Numerical Method for Comparison on Homomorphically Encrypted Numbers

Abstract

We propose a new method to compare numbers which are encrypted by Homomorphic Encryption (HE). Previously, comparison and min/max functions were evaluated using Boolean functions where input numbers are encrypted bit-wise. However, the bit-wise encryption methods require relatively expensive computations for basic arithmetic operations such as addition and multiplication.

In this paper, we introduce iterative algorithms that approximately compute the min/max and comparison operations of several numbers which are encrypted word-wise. From the concrete error analyses, we show that our min/max and comparison algorithms have \(\varTheta (\alpha )\) and \(\varTheta (\alpha \log \alpha )\) computational complexity to obtain approximate values within an error rate \(2^{-\alpha }\), while the previous minimax polynomial approximation method requires the exponential complexity \(\varTheta (2^{\alpha /2})\) and \(\varTheta (\sqrt{\alpha }\cdot 2^{\alpha /2})\), respectively. Our algorithms achieve (quasi-)optimality in terms of asymptotic computational complexity among polynomial approximations for min/max and comparison operations. The comparison algorithm is extended to several applications such as computing the top-k elements and counting numbers over the threshold in encrypted state.

INFORMATION PROVIDED —
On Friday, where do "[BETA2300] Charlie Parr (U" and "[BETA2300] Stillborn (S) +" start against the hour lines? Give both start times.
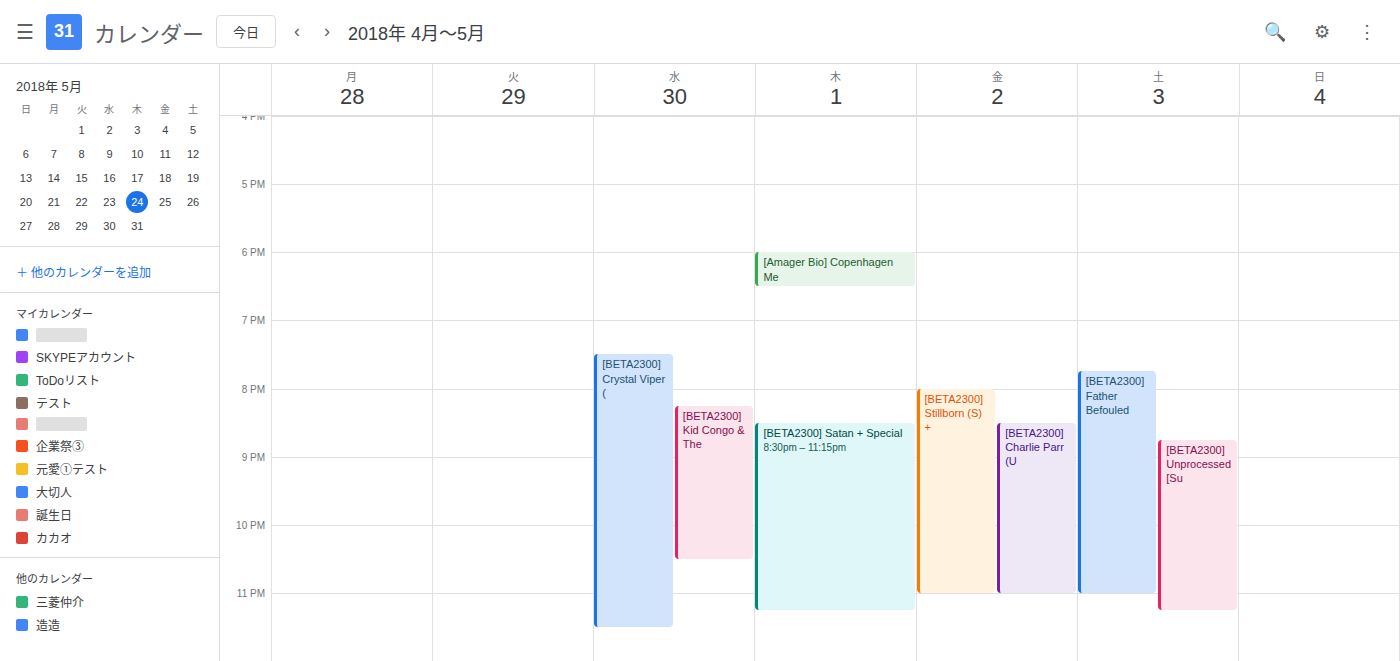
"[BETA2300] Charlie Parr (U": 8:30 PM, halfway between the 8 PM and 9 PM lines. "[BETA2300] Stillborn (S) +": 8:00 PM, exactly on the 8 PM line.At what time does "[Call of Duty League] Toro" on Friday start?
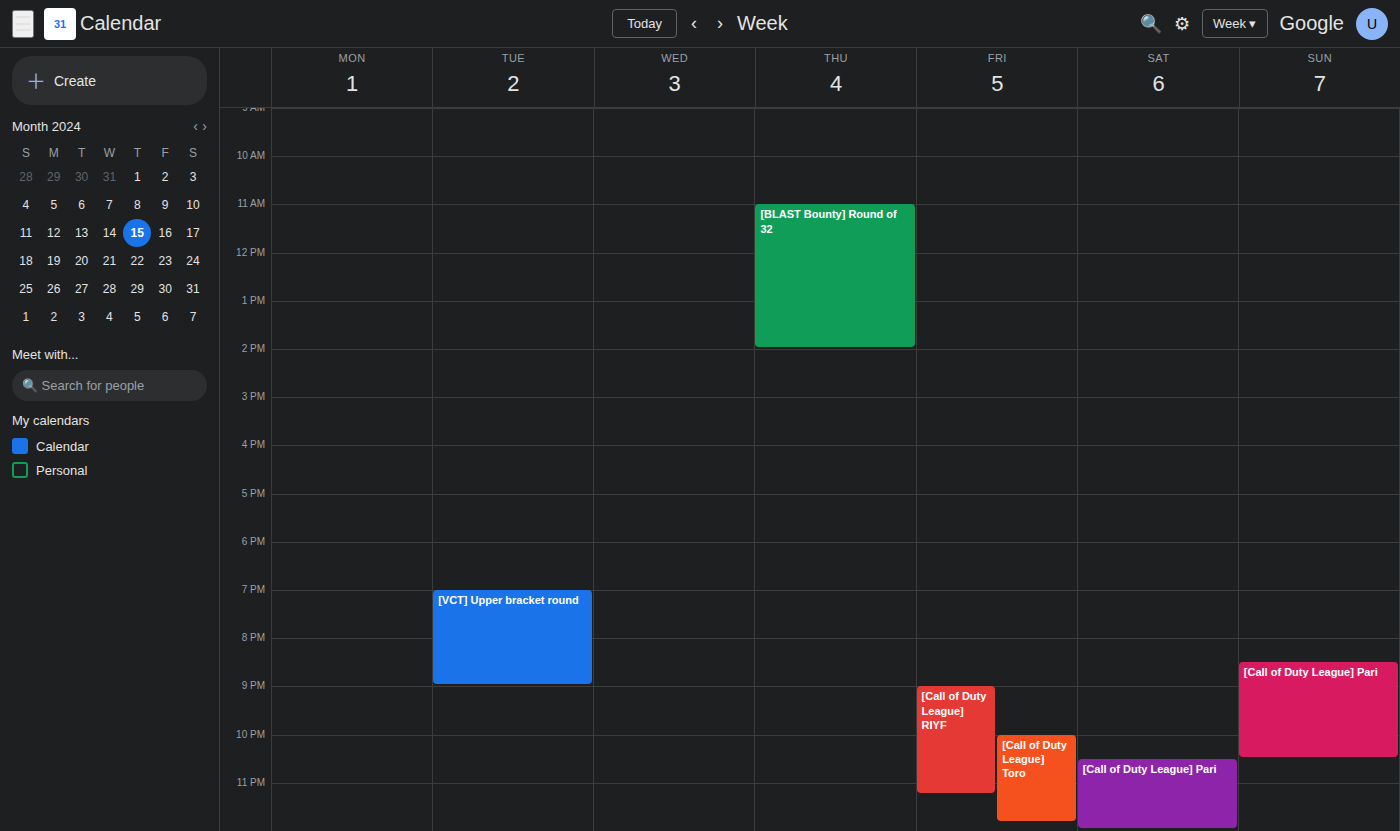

PROBLEMS TO SOLVE —
1. Answer these questions using the abstract on comparing homomorphically encrypted numbers, one answer per line, marked (a), (b), (c):
(a) In the earlier methods, how were the input numbers encrypted?
(b) What computational complexity does the new min/max algorithm have for an error rate of 2^(-α)?
(c) Which two applications is the comparison algorithm extended to?
2. Extend the abstract on comparing homomorphically encrypted numbers, starting after its final sentence.

RESPONSES —
1.
(a) Bit-wise.
(b) Θ(α).
(c) Computing the top-k elements and counting numbers over the threshold in encrypted state.

2.
Our method enables word-wise HEs to enjoy comparable performance in practice with bit-wise HEs for comparison operations while showing much better performance on polynomial operations. Computing an approximate maximum value of any two \(\ell \)-bit integers encrypted by HEAAN, up to error \(2^{\ell -10}\), takes only 1.14 ms in amortized running time, which is comparable to the result based on bit-wise HEs.

A Proofs

Proof of Theorem 3. By Theorem 2, the error of \(\texttt {Max}(\cdot ,\cdot ;d)\) algorithm from the true value is bounded by \(2^{(-\alpha - \log \log n)}= 2^{-\alpha }/\log n\). Note from the proof of Lemma 2 that the output of the square root algorithm \(\texttt {Sqrt}(x;d)\) is always smaller than the true value \(\sqrt{x}\), so that the same holds for the max algorithm \(\texttt {Max}(\cdot , \cdot ;d)\). This means that \(a_{i,1} = \texttt {Max}(a_{2i-1,0}, a_{2i,0};d)\) can be written \(a_{i,1} = \max (a_{2i-1,0}, a_{2i,0}) - \epsilon _i\) for \(1\le i \le n/2\) with \(0 \le \epsilon _i \le 2^{-\alpha }/\log n \). Now we have

$$\begin{aligned} \max (a_{2i-1,1},a_{2i,1})= & {} \max (\max (a_{4i-3,0},a_{4i-2,0}) - \epsilon _{2i-1}, \max (a_{4i-1,0}, a_{4i,0}) - \epsilon _{2i}) \\\ge & {} \max (a_{4i-3,0},a_{4i-2,0}, a_{4i-1,0}, a_{4i,0}) - \max (\epsilon _{2i-1}, \epsilon _{2i})\\\ge & {} \max (a_{4i-3,0},a_{4i-2,0}, a_{4i-1,0}, a_{4i,0}) - 2^{-\alpha }/\log n, \end{aligned}$$

which implies that the error of \(a_{i,2} = \texttt {Max}(a_{2i-1,1}, a_{2i,1};d)\) from \(\max (a_{2i-1,1}, a_{2i,1})\) is bounded by \(2\cdot 2^{-\alpha }/\log n\) for \(1\le i \le n/4\). We can repeat the above procedure to get the conclusion that the error of \(a_{1,\log n}\) from \(\max (a_1,..a_n)\) is bounded by \(\log n \cdot 2^{-\alpha }/\log n = 2^{-\alpha }\).

For the case of min algorithm we note that the approximate values are larger than the true values and we can apply a similar approach to the above with reversed inequalities.    \(\square \)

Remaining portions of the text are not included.